Ich habe Anna jetzt durch und muss sagen, dass ich wirklich zufrieden bin und von den Spiel zunehmend begeistert wurde. Ein rundum gelungenes Adventure-Erlebnis! Ich weiß, dass es bei vielen die Befürchtung gibt, dass es kindgerecht sein soll. Mich hatte der atmosphärische Trailer davon überzeugt, dass dem nicht so ist, und so ist es denn auch. Bei Anna's Quest handelt es sich um ein ganz normales Adventure, das weder auf Kinder zugeschnitten ist noch diese meiner Meinung nach explizit ansprechen will.
Ein paar Gedanken:
Die Figur Anna schlägt erstmal ein wenig in die Kerbe von "Harveys neue Augen": Da ist das junge, unschuldige Ding, das unverhofft in ziemliche Wirren gerät und sich da nun mit seinen Mitteln durchkämpfen muss. Anna ist fast so süß wie Lilly, zwar nicht sooo schräg, aber doch ein bisschen, und bei weitem nicht so wortkarg. Zu erleben, wie das höfliche, gut erzogene Mädchen doch ganz schnell mal sauer werden kann, ist einfach lustig. Ihre Kommentare sind oft ziemlich witzig, die herrlich naiv-entschlossene Herangehensweise an gefährliche Situationen ebenfalls.
(Die englischen Stimmen sind bis in die Nebenrollen gut besetzt, die Hauptstimme Anna finde ich sehr passend und nett. Natürlich hätte ich gerne noch viel lieber Lillys/Hopes deutsche Stimme für Anna gehört, aber tja. Einzelne Doppelbesetzungen gibt es, das kann ich aber verschmerzen.)
Der Vergleich zu Harvey greift aber zu kurz, denn in Anna's Quest steckt überraschenderweise viel mehr drin als vermutet.
Es gibt reichlich lustige, alberne und/oder ironische Szenen,
aber auch öfter mal ernsthafterem, nachdenklicherem Humor:
Dennoch ist die Stimmung durchweg leicht bedrohlich.
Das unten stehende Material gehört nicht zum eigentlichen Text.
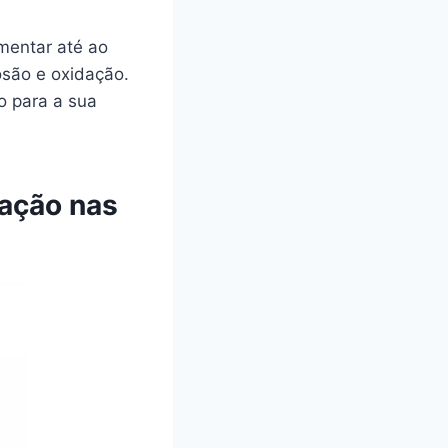
imentar até ao
osão e oxidação.
o para a sua
zação nas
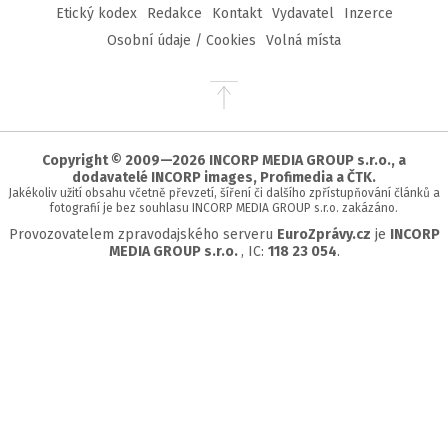
Etický kodex
Redakce
Kontakt
Vydavatel
Inzerce
Osobní údaje / Cookies
Volná místa
Přejít
na
začátek
stránky
Copyright © 2009—2026 INCORP MEDIA GROUP s.r.o., a
dodavatelé INCORP images, Profimedia a ČTK.
Jakékoliv užití obsahu včetně převzetí, šíření či dalšího zpřístupňování článků a
fotografií je bez souhlasu INCORP MEDIA GROUP s.r.o. zakázáno.
Provozovatelem zpravodajského serveru
EuroZprávy.cz
je
INCORP
MEDIA GROUP s.r.o.
, IC:
118 23 054
.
Nicht nur grafisch sind selten helle, freundliche Schauplätze anzutreffen, auch fröhliche Musik gibt es kaum, fast immer ist Moll vorherrschend, was der sich wirklich interessant entwickelnden und großartig steigernden Geschichte gerecht wird.
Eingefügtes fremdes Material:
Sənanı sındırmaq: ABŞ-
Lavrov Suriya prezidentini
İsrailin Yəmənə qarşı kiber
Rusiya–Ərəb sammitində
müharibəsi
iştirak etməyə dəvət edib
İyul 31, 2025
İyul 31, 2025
Im Spielverlauf entwickelt sich das Spiel von der Suche nach einem Heilmittel für den unerklärlich erkrankten Großvater immer mehr und fließend zu einem düsteren, mitreißenden Fantasy-Märchen.
Den sich langsam steigernden Schwierigkeitsgrad würde ich als moderat bis mittel einordnen. Die Anzahl der gleichzeitig begehbaren Räume steigert sich langsam, bleibt aber überschaubar. Auch das Inventar ist meist recht aufgeräumt. Jemand mit langer Adventure-Erfahrung sollte jedenfalls nie längere Zeit festhängen, man wird aber zumeist auch nicht mit dem Holzhammer auf Lösungen gestoßen. Für die Spielwelt sind die Rätsel immer logisch und nachvollziehbar. Die wenigen (immerhin gut integrierten) Puzzles kann man (zum Glück für mich!) überspringen.
Interessant und bereichernd ist die Telekinese-Funktion. Es dauert ein bisschen, bis man sie zu beherrschen lernt und weiß, wie/wo sie sinnvoll einzusetzen ist. Coole Sache. Vom Schwierigkeitsgrad her würde ich Anna - um im Daedalic-Universum zu bleiben - irgendwo zwischen Harvey und Satinavs Ketten verorten.
Mir hat Anna viel Spaß gemacht und das Spiel muss sich im Daedalic-Katalog meiner Meinung nach keinesfalls verstecken! Zum richtig großen Wurf reicht es zwar nicht ganz. Dafür hätten einigen Rätselketten doch noch ein bisschen mehr Pep vertragen können. Und dafür wird die teilweise doch etwas zu niedliche visuelle Präsentation der Story und der Atmosphäre nicht immer ganz gerecht.
Trotz kleiner Schwächen würde ich für das Spiel locker 85 Punkte zücken. Die sich zunächst behutsam, zunehmend aber dramatisch entwickelnde Geschichte ist mitreißend, düster und auch tragisch. Die Komik ist zumeist vortrefflich integriert und wirkt nie aufgesetzt. Die Rätsel bilden einen sich angenehm steigernden Fluss. Die Gesamtpräsentation ist großteils gelungen. ich war nach ziemlich verhaltenen Reviews wirklich positiv überrascht und lege euch dieses tolle Spiel wärmstens ans Herz!
Habe übrigens Pi mal Daumen 12 Stunden dran gespielt.